Once ashore, I reconnected with friends from graduate school who had settled down in San Antonio. We talked about opening our own artist-run project space and really getting serious about our work. So when I moved my base of operations to the Alamo city in 2002, I began a sequence of events that oriented the direction in my life towards my one true goal.

Texas is where I really first got established. I set up a good studio, started exhibiting my work, made my first real art sales, and got picked up by my New York gallery. I still had a full-time job aside from making art, as the assistant director of a commercial gallery. When the director resigned I was given the opportunity to step into her place and that was the last time I had to make a choice between two careers. I left my position at the gallery shortly thereafter and took up teaching part time. Teaching has been the best thing that I do “on the side” ever since. It has been the only job I’ve had in tandem with my studio work that doesn’t make me feel like my soul is being crushed. Quite the opposite—teaching directly feeds into and back from my own studio interests. I love the dialogue around art making at all levels of experience. I genuinely love being in the classroom, sometimes as much as I love being in the studio.

Back to Madtown

In the spring of 2005 my former graduate adviser emailed to see if I was interested in coming back to Madison to teach a summer class. Some things in my life are cyclical. I’ve often returned to live in the same place at different phases separated by big chunks of time. So it shouldn’t have been surprising to me that coming back to Madison would also bring with it the prospects of a much longer stay. Boyfriends have also come in pairs. I’ve dated two different guys named Jason, two Patricks, two Matts, and two Bryans. But there only has been and will only ever be one Tehshik. He and I met that summer over brunch at the El Dorado Grill. He just moved from Boston to take a position at UW in the Chemistry Department. He ordered coffee and I ordered a Bloody Mary. We’ve been together ever since.
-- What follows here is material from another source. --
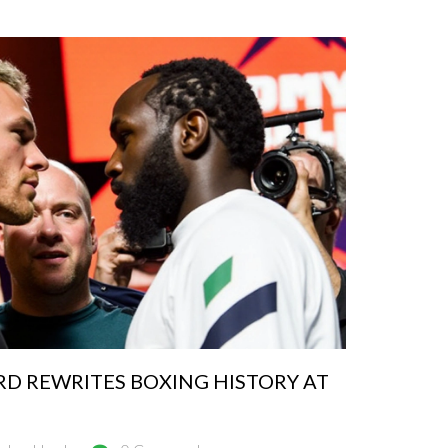
D REWRITES BOXING HISTORY AT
Since my second move to Madison in 2007, I work more or less full time on my art. I’m no longer burdened by the feeling that I’m supposed to be doing something different with my life. I’m an artist. I’m known primarily for my elaborate sculptures with cut paper. But if I’m feeling philosophical I’ll tell you that it isn’t so much what I’m making as how I make it that seems to bring the most purpose to this path. It’s a desire to manifest an interior sense of self, an unshakable vision that wants to take shape in the world, pretty trees and all.